3 Pitfalls of Early Venture Capital Deal Structure

By Nicole Gravagna, Peter K. Adams

If you ask venture capitalists (VCs) or private equity consultants (people who help companies get ready for VCs), they’ll tell you that they see so many companies that have great opportunities but that they can’t raise a new round of funding for because of poorly structured past deals. This unfortunate situation is very common and can permanently ruin a company’s chance for VC funding.

The best way to prevent this kind of critical growth failure is to plan your fundraising from the beginning. Know whether your company plans to use VC funding as part of a growth plan and make sure that your early raises have that goal in mind.

If you were going to take a road trip, you’d get out a map and figure out what your options were to reach your destination. You’d map out cities that you would pass through on your way to your goal. If your goal was to reach your destination as quickly as possible, your route would be as close to a straight line as possible.

Figure out your investment round timing

The timing between investment rounds is critical to your success. The guidelines differ for every industry. In a life science company, a company might go years between investment rounds, whereas a web app company might raise a round only a few months after the last. The general guideline is that funding rounds are separated by 12 to18 months.

Timing is important because you need to accomplish two major objectives between each round. One, you need to achieve your milestones. Two, you need to raise your next round. The tricky thing is that you can’t raise your next round without having achieved your milestones, but if you spend all of your efforts achieving your milestones, you won’t be able to raise your next round, and you could be stuck.

The amount of time raising capital takes is a factor, too. Depending on the economy, the size of your round, your own ability to raise money, and the network surrounding your company, fundraising could be a full time job that lasts a while.

Plan on 6 to 12 months to raise a round of funding. Occasionally you see a few companies do it in weeks, but they would have prepared the deal down to the last detail before they told anyone they were fundraising. You often see companies take more than a year to raise money as well.

Know your company’s burn rate

Investors always ask you about your burn rate, that is, how fast you’re burning through their cash. In a mature company, you don’t talk about burn rate because you have revenues and expenses, and hopefully your revenues are greater than your expenses. In a pre-revenue company, however, it’s all expenses, and the rate at which you burn though cash says a lot about how you’re running the company.

Investors appreciate your understanding of burn rate. It’s helpful to have an analysis of ways to speed up or slow down the spending. In their eyes, a too-slow burn rate is just as bad as a too-fast burn rate. Too slow means that you are not thinking like a venture company with super fast growth.
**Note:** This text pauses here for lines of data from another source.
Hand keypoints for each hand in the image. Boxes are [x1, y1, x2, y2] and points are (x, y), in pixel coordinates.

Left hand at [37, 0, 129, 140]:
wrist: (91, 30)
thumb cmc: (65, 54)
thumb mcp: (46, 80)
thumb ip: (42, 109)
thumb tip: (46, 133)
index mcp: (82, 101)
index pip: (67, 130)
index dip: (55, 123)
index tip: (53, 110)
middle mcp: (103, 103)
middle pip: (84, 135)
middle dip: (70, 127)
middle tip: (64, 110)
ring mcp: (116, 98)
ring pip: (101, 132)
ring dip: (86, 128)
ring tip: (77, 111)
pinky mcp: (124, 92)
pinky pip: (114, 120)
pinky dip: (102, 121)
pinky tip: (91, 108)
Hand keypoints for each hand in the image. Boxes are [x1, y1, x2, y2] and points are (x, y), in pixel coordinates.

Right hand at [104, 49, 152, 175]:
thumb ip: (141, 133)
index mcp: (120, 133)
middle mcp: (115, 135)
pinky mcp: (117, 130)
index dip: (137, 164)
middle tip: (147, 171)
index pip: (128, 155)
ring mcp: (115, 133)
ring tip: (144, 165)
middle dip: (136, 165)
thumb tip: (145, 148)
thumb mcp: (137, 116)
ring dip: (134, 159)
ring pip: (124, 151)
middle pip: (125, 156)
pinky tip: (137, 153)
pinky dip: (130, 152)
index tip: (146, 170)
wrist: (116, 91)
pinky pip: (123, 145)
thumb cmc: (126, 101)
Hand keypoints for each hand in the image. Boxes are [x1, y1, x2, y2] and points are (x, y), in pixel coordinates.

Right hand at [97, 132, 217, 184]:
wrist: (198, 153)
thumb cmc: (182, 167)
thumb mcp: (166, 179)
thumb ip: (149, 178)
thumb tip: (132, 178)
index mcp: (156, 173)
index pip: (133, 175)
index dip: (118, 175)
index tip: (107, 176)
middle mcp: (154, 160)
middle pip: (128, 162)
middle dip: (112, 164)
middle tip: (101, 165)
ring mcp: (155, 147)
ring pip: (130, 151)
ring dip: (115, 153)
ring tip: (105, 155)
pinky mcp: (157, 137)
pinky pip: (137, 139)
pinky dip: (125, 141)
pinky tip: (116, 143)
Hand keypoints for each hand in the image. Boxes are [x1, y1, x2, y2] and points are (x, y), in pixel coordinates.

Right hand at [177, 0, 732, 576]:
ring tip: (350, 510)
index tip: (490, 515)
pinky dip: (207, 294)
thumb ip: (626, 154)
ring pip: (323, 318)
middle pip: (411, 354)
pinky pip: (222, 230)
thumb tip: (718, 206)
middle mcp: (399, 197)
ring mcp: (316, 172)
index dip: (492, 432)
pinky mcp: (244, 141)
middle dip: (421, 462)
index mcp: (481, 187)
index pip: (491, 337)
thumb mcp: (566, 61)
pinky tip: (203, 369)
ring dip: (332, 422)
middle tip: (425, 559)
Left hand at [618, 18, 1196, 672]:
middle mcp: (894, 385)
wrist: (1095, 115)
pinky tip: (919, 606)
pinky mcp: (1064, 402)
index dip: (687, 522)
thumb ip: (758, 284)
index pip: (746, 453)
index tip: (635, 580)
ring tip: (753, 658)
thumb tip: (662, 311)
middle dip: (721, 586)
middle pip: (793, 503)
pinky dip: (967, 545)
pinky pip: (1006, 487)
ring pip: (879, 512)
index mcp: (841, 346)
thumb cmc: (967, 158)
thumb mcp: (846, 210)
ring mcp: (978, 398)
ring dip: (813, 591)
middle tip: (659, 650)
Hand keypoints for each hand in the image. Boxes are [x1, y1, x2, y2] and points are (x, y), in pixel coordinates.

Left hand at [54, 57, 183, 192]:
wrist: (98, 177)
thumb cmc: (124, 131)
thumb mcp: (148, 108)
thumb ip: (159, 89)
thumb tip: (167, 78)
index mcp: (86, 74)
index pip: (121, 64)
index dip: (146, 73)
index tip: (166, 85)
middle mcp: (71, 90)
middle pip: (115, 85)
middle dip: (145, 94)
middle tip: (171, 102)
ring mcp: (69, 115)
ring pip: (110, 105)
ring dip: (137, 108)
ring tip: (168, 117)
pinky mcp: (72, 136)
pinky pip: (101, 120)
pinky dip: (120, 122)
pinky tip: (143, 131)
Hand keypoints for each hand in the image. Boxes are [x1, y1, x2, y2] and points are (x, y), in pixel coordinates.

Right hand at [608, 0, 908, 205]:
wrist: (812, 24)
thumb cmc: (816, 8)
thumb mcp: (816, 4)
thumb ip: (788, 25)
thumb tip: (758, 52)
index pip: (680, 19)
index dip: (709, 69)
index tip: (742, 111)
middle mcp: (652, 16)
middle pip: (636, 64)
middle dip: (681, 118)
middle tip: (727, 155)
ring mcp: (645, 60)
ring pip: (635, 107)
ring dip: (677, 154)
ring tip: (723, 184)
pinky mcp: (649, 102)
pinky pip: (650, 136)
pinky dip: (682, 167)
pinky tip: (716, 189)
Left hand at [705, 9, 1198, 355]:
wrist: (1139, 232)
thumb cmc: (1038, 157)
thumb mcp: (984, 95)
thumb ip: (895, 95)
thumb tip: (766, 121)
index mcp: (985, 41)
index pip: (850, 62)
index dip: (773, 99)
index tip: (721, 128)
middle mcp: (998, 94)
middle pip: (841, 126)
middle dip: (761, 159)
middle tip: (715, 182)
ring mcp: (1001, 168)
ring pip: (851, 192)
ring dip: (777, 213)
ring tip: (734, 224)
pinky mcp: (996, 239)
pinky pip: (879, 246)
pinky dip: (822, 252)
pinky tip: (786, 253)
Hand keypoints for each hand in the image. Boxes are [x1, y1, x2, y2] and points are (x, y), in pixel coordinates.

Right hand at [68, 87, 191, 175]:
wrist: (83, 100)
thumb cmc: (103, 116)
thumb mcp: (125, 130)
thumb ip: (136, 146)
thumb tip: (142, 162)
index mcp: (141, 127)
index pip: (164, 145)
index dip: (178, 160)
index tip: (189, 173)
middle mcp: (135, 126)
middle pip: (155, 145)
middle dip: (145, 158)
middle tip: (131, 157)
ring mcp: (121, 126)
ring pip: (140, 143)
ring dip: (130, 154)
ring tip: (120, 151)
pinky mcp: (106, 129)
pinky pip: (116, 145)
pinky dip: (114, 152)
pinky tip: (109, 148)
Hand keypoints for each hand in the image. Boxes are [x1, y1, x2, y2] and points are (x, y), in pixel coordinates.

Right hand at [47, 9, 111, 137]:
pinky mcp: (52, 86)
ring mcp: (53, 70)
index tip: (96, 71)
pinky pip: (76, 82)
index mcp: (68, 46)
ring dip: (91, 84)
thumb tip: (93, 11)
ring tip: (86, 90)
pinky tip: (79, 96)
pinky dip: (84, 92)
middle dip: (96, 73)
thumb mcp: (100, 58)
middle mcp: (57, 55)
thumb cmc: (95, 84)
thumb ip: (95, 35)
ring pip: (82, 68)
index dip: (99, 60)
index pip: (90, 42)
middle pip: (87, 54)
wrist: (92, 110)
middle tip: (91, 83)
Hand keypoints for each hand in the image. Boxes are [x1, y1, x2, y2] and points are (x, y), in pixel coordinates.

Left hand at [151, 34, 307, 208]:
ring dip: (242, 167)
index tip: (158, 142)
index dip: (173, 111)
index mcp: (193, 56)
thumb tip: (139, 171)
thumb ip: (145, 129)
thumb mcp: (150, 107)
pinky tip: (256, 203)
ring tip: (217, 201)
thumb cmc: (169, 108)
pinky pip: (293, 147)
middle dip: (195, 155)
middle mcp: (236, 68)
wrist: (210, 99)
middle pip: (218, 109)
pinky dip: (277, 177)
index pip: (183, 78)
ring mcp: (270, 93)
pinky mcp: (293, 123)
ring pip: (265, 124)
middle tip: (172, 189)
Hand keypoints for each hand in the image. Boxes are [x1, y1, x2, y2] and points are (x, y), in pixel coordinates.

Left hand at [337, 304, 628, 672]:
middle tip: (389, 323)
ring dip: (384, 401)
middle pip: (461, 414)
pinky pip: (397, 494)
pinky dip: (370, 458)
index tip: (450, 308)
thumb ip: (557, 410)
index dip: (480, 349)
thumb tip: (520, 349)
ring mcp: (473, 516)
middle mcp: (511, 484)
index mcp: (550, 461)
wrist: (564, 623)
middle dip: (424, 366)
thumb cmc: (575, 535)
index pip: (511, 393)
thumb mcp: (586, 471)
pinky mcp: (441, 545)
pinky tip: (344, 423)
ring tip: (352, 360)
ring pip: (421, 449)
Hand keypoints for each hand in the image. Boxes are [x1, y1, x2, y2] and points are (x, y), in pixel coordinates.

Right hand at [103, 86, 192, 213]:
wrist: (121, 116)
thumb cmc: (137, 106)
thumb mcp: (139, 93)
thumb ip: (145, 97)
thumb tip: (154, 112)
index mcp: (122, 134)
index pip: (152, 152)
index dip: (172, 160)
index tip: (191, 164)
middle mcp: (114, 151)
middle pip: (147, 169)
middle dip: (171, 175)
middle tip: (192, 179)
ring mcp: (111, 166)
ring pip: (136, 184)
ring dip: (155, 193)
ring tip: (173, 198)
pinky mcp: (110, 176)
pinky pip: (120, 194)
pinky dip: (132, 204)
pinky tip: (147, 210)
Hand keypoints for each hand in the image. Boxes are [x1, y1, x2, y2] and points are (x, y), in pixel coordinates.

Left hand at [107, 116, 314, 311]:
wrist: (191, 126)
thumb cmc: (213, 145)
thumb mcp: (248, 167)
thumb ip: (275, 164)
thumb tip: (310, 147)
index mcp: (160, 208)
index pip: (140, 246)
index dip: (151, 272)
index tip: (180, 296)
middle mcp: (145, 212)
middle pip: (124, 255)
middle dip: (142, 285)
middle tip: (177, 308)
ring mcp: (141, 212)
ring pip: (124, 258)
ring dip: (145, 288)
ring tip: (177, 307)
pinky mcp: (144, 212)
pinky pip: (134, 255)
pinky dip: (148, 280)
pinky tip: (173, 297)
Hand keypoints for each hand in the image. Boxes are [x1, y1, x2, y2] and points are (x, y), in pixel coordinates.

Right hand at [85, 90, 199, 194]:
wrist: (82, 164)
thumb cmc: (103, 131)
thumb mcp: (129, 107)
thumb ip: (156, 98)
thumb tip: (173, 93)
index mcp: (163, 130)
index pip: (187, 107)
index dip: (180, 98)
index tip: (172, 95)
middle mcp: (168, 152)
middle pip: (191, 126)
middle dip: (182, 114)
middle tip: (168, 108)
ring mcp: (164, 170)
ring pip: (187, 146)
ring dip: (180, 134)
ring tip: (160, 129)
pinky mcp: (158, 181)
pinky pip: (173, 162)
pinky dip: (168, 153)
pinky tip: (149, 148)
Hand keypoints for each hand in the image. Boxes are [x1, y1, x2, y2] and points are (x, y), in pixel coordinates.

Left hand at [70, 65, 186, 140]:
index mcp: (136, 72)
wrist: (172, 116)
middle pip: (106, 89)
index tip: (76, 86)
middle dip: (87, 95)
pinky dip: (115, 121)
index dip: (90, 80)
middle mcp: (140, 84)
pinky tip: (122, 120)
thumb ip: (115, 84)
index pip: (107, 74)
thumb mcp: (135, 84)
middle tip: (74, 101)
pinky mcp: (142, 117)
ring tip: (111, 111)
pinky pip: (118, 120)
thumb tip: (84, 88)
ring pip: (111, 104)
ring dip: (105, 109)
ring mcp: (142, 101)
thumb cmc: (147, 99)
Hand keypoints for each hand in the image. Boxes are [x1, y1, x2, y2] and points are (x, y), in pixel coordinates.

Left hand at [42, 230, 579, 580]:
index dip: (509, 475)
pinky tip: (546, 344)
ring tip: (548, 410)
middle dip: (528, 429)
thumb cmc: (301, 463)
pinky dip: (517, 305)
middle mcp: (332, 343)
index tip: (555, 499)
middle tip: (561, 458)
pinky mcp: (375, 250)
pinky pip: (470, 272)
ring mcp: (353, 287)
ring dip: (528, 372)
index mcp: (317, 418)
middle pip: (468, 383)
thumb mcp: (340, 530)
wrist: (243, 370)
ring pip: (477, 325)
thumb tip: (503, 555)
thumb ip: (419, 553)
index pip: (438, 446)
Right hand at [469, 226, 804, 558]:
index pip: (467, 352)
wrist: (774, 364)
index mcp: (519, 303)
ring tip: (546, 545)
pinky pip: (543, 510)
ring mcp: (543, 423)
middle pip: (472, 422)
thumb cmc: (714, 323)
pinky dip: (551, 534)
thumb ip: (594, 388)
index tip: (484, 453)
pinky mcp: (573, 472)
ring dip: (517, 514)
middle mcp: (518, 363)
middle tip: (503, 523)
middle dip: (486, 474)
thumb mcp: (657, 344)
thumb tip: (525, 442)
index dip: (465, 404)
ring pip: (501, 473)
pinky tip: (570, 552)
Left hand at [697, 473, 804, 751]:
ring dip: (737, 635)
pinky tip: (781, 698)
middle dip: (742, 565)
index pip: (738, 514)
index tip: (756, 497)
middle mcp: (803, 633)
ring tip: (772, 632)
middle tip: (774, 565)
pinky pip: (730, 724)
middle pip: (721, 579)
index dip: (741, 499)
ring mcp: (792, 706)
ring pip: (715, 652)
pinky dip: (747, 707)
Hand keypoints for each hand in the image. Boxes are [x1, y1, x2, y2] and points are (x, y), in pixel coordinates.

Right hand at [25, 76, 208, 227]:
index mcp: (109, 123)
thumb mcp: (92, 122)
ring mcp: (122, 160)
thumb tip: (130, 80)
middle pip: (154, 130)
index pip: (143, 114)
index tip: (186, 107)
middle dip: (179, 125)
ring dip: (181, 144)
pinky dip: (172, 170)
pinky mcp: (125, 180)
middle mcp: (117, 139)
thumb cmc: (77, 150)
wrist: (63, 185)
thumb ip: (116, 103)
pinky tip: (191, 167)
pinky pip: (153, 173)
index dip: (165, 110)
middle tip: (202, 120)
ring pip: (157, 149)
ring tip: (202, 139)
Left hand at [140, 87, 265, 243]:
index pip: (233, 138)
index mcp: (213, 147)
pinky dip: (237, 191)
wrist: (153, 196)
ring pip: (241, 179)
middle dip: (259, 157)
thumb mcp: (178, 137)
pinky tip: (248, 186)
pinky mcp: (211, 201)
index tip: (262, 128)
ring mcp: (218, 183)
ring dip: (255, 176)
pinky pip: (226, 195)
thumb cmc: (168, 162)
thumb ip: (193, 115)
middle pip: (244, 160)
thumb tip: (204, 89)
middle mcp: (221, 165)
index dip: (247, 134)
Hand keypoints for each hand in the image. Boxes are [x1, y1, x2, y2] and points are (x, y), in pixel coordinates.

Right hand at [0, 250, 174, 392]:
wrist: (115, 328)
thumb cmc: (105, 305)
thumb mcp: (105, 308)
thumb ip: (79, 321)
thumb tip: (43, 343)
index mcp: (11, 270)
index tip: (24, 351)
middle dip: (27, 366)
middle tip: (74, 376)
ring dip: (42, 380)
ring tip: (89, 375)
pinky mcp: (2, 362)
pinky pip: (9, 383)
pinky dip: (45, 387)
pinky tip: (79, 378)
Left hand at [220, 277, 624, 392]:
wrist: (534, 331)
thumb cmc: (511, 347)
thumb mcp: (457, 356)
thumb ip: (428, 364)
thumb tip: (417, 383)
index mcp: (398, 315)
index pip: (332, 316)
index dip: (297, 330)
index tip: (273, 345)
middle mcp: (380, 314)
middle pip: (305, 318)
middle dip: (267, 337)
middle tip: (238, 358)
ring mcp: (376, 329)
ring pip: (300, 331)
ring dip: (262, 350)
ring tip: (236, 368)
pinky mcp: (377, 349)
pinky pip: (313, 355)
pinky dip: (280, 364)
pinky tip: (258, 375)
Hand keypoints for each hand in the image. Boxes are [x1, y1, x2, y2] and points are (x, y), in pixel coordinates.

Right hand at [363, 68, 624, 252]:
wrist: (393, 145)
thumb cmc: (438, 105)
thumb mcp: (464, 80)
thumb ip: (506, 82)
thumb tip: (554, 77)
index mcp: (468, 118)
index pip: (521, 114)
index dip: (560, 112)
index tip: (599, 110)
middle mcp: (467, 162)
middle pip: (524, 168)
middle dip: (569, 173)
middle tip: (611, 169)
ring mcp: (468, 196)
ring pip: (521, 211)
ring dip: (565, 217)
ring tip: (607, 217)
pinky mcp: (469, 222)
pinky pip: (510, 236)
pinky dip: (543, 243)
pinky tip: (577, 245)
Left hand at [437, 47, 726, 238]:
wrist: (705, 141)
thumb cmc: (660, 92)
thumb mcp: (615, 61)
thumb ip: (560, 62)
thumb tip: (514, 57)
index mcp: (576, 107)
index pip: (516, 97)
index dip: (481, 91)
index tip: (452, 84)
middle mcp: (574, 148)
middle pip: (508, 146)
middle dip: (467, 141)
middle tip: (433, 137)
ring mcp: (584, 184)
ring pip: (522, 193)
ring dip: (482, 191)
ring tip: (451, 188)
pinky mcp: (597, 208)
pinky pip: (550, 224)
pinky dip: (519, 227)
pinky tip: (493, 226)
Too fast means that you are out of control and spending the investors’ money recklessly.

Burn rate is also tied to your milestone achievements. You need to match the amount of money you spend each month with the amount of achievement you need to make towards your milestones. Your main objective is to make sure you have enough cash to get your goals achieved and raise the next round before you run out of money.

Tackle finance milestones

Milestones may be the most important part of your finance strategy. You need to think about milestones in a way that involves clusters of value. Just accomplishing a random collection of tasks does not add value in the way that a milestone strategy will.

You see a lot of companies who are fixated on solving the next big challenge in front of them. Software companies focus on finishing the beta and getting the working version done and live on the Internet. That’s great, but if your funding round gets you to a live version of software with no customers, you might be stuck.

Think about your milestones in terms of risk. Each milestone you achieve is a reduction of risk for your investor and an increase in value for your company. Early risks tend to be technology risks. You need to prove that your software, patent, invention, or whatever can do what you say it will do.

Later risks tend to be market risks. Can you establish viable channels for your product? Will people buy it at the price-points you have set? Can you leverage a small marketing budget into measurable results that will be repeatable with a bigger budget?

Your milestone strategy should combine multiple risks so that investors are confident in investing in your next round. Don’t just raise enough money to satisfy your technology risks, but be sure to add another $100,000 to $200,000 to test market your product and be able to consistently demonstrate an increasing conversion rate on customers who see your product.